Kayrouz started his eponymous label in 2009, immediately setting himself apart from the crystal-encrusted glamour we’ve come to expect from Lebanese designers with his minimalist designs focused on fabrics, clothes that look simple at first glance but are in fact intricately cut and sewn.

“When I started, I never had the idea of doing something different. They were never daring,” he said of his designs. I did exactly what I want — I never looked around me to see what others are doing so I can go against them. This cliche that we have from Lebanese designers is not a cliche. They are doing something for a certain lifestyle. I am doing something else for another lifestyle. This doesn’t make me against them. I look around me, what I see in Lebanon is what I do.”

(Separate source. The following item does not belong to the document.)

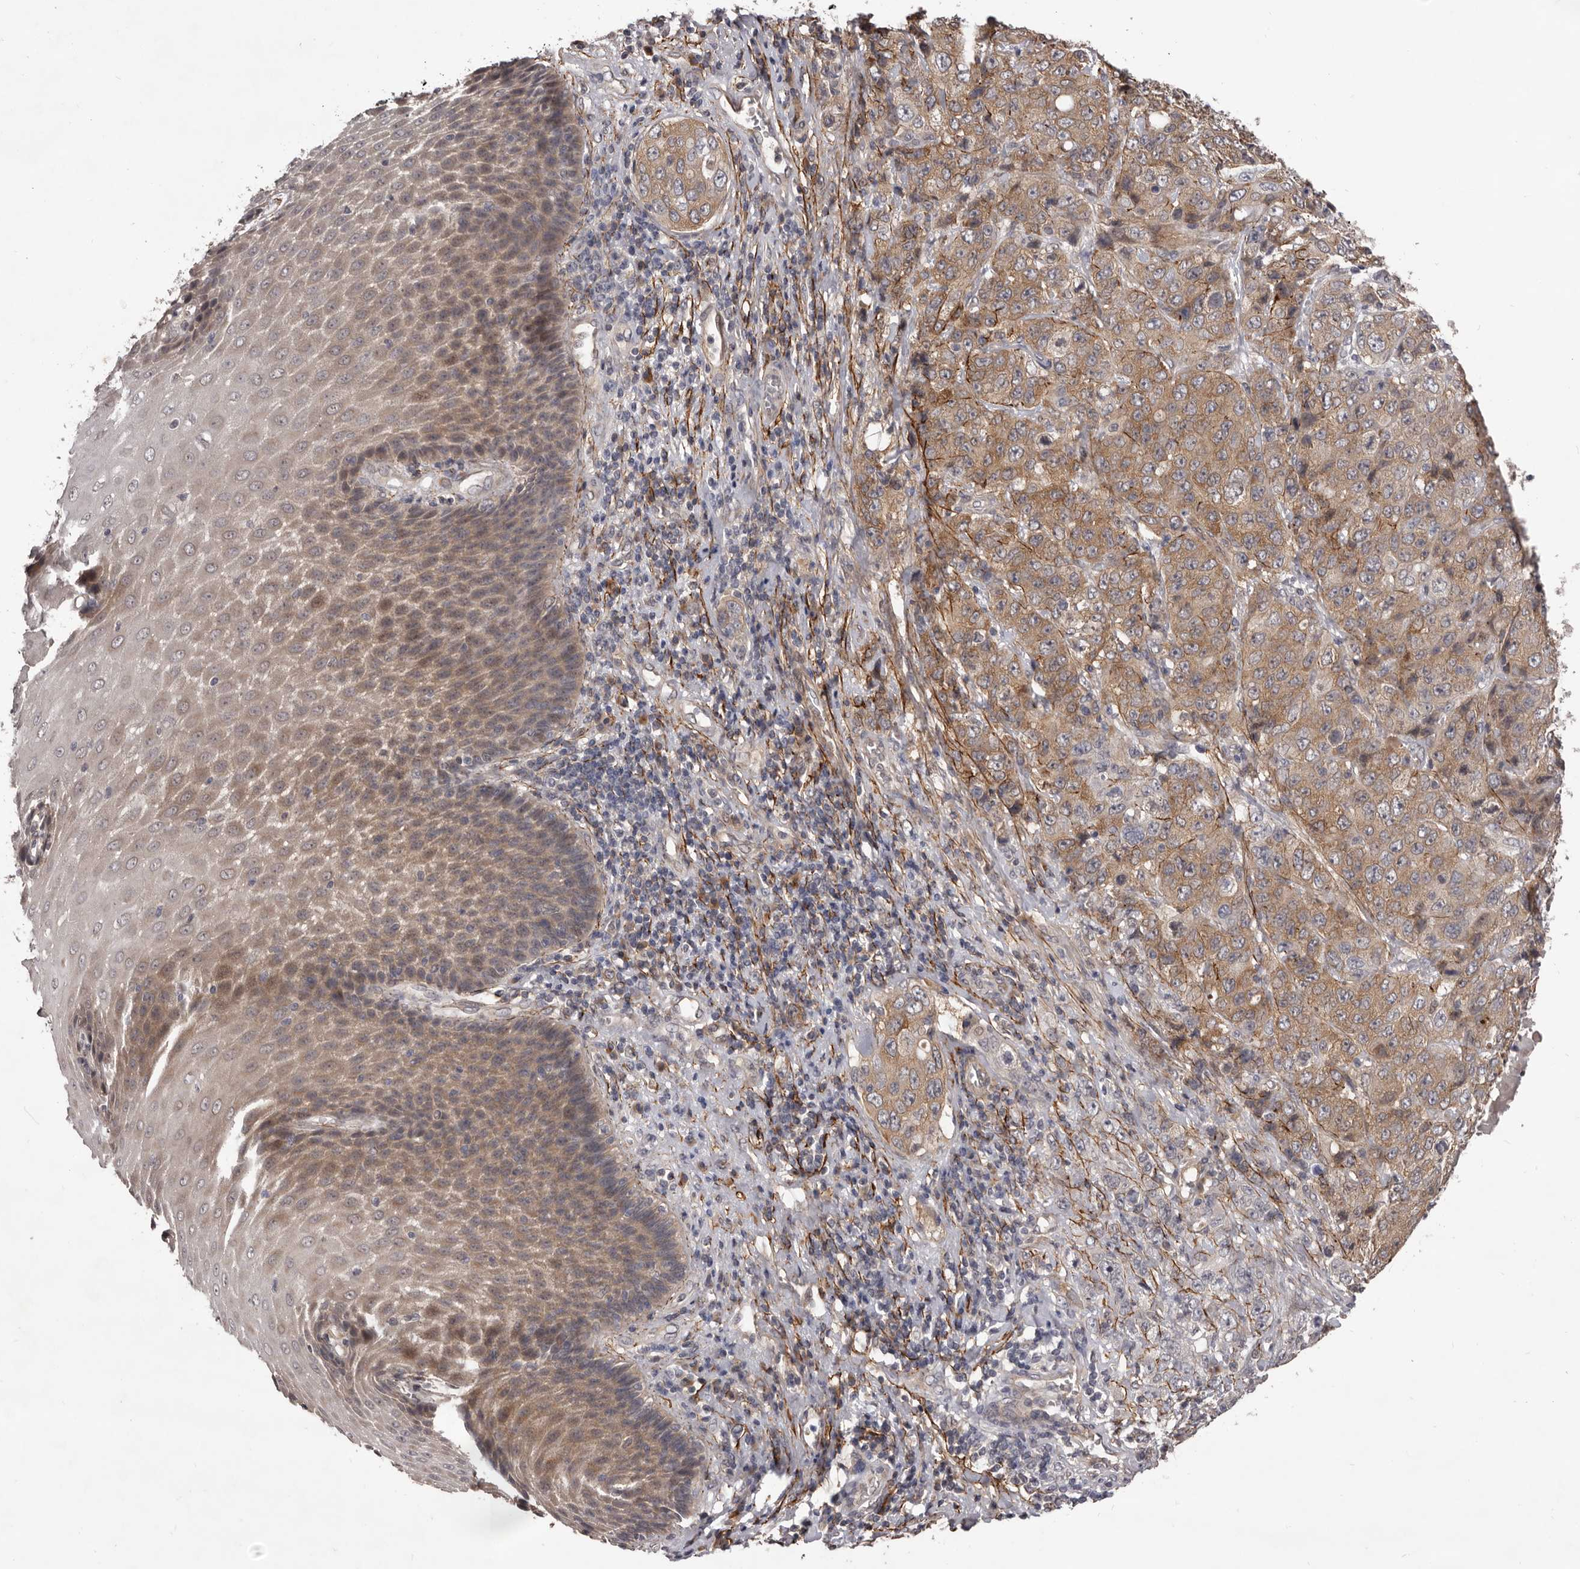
{"staining": {"intensity": "moderate", "quantity": ">75%", "location": "cytoplasmic/membranous"}, "tissue": "stomach cancer", "cell_type": "Tumor cells", "image_type": "cancer", "snomed": [{"axis": "morphology", "description": "Adenocarcinoma, NOS"}, {"axis": "topography", "description": "Stomach"}], "caption": "This is a photomicrograph of immunohistochemistry (IHC) staining of stomach cancer, which shows moderate staining in the cytoplasmic/membranous of tumor cells.", "gene": "HBS1L", "patient": {"sex": "male", "age": 48}}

He’s now stocked in 55 stores from Bal Harbour to South Africa to Dubai (at Harvey Nichols) after finding success by showcasing his work in Paris.

Now, he’s sharing his knowledge and experience with emerging designers in Beirut through the Starch Foundation. Along with his co-founder Tala Hajjar, Kayrouz provides mentoring to half a dozen young designers each year, providing them with shop space in the Beirut’s Downtown area to showcase their work for one year.

“Nobody helped young designers,” he said. As he was moving to Paris to work. “I had to leave something in Lebanon.

“We have to feel that people are ready to do a collection. We have to feel a story, and somebody that in one year’s time, after Starch, can go on in the work. After Starch you are running a boutique, people are seeing your work, so when this year finishes and you have to go out, you have to be capable and ready to do it.”